| PROVIDED PASSAGE |
The proprietary technologies of WET are grouped as follow:


-      Sea Water Desalination (by thermal processes)

-      Deaeraton

-      Ion Exchange

-      De-oiling, Filtration and others


1.       Sea Water Desalination

The thermal processes of desalination are appreciated for the high quality of the distillate and for the availability of the plants, ease in operation and maintenance, as required for the severe duties in the industrial service in Power Plants, Refineries and Petrochemical complexes.

Several thermal processes are available, and the correct choice of the most convenient one should be suited in compliance with the specific requirement of each site, project and performances required.

WET owns references and know-how for each of the thermal processes


1.1       MSF (Multi- Stage-Flash)

MSF is the most popular process of thermal desalination. In spite of the highest investment cost and rather high running costs, this technology is still preferred by many users especially for large size units, owing to the best reliability and easy operation and maintenance


MSF desalination Plant (supply by Sowit) designed by Dr Rognoni


1.2       MED (Multiple-Effect-Distillation)

MED (without thermocompressor) is the thermal process that requires input steam of very low pressure and therefore of the minimum value. Even the exhaust vapour from the turbines output can be used to feed MED plants at the pressure equal or close to the condensation pressure. The rather low thermal efficiency require for quite large plants, with impact on the investment costs and on the lay-out


Small MED plant (supply by SWS) designed by Dr Rognoni


1.3       TVC (Thermal-Vapour-Compression).

The thermocompressor coupled to MED evaporators improves the efficiency of the plant, thus reducing the investment costs and the size of the plant. In this case the feeding steam should be available at the pressure of at least about 3 barg. Nowadays TVC is the process preferred in the majority of industrial projects, owing to the reduced investment costs and the very high quality of the distillate.


TVC Plant (supply by SWS&GB) designed by Dr Rognoni


1.4       MVC (Mechanical-Vapour-Compression)

The mechanical compressor ensures much better efficiency than the thermocompressor, and requires less energy for its operation. Anyway the energy required is electrical, thus having much more value than the equivalent thermal, and therefore causing more expensive running costs. This process is preferred by the users when no steam is available and still the high reliability of thermal desalination is required.


MVC Plant (supply by SWS) designed by Dr Rognoni


1.5       LTF (Low-Temperature-Flash) also named LTTD and sometimes in other ways

LTF is the innovative process developed first by Dr Rognoni with the successful installation at the Power Plant of Piombino (Italy) for the recovery of the waste energy rejected by the turbine condensers. Similar process was implemented in India for the exploitation of the temperature of the surface of the ocean. The flash of any warm water and the condensation of the flashed vapour with cooling water can be the best solution in many industrial application, with limited costs for both the investment and the operation.

| Items in a dataset listing |
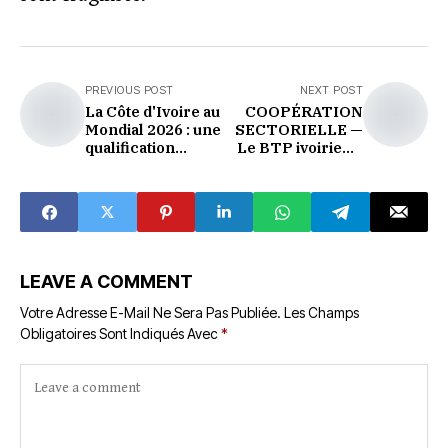
PREVIOUS POST
NEXT POST
La Côte d'Ivoire au
COOPÉRATION
Mondial 2026 : une
SECTORIELLE —
qualification
Le BTP ivoirien à
parfaite dont les
l'assaut du marché
chiffres racontent
guinéen
une renaissance
LEAVE A COMMENT
Votre Adresse E-Mail Ne Sera Pas Publiée.
Les Champs
Obligatoires Sont Indiqués Avec
*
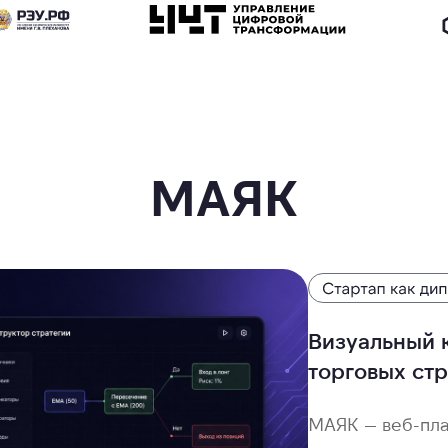
МАЯК
Визуальный 
торговых ст
МАЯК — веб-пла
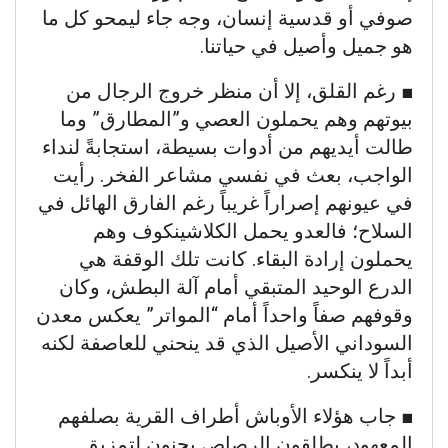
صوفي أو قدسية إنسان، وجه جاء ليمحو كل ما
هو جميل وأصيل في حياتنا.
​■ رغم القلق، إلا أن منظر خروج الرجال من
بيوتهم وهم يحملون العصي و”المطارق” وما
طالت أيديهم من أدوات بسيطة، استجابةً لنداء
الواجب، بعث في نفسي مشاعر الفخر. رأيت
في عيونهم إصراراً غريباً رغم الفارق الهائل في
السلاح؛ فالعدو يحمل الكلاشينكوف وهم
يحملون إرادة البقاء. كانت تلك الوقفة هي
الدرع الوحيد المتبقي أمام آلة البطش، وكان
وقوفهم صفاً واحداً أمام “المواتر” يعكس معدن
السوداني الأصيل الذي قد ينحني للعاصفة لكنه
أبداً لا ينكسر.
​■ جاب هؤلاء الأوباش أطراف القرية بصلفهم
المعهود، يطلقون الرصاص بجنون لتمزيق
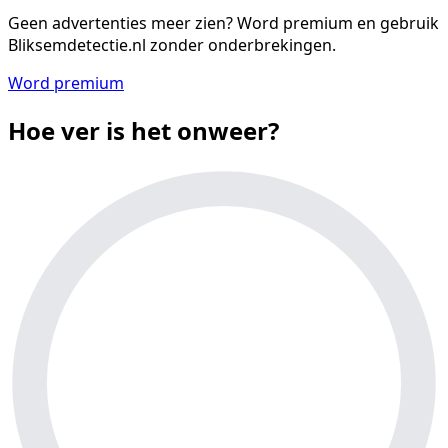
Geen advertenties meer zien?
Word premium en gebruik
Bliksemdetectie.nl zonder onderbrekingen.
Word premium
Hoe ver is het onweer?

| DIRECTIVE A |
Answer these questions from the desalination passage:
(i) At what minimum pressure should the feeding steam be available for TVC?
(ii) Where was the first successful LTF installation?
(iii) Which process does the passage call the most popular for thermal desalination?
| DIRECTIVE B |
Please rewrite the stretch of rows from the line containing "Geen advertenties meer zien?" through the end of the rows, swapping "premium" for "lid" and keeping everything else the same.

| ANSWER BOX A |
(i) At least about 3 barg.
(ii) At the Power Plant of Piombino (Italy).
(iii) MSF (Multi-Stage-Flash).

| ANSWER BOX B |
Geen advertenties meer zien?
Word lid en gebruik
Bliksemdetectie.nl zonder onderbrekingen.
Word lid
Hoe ver is het onweer?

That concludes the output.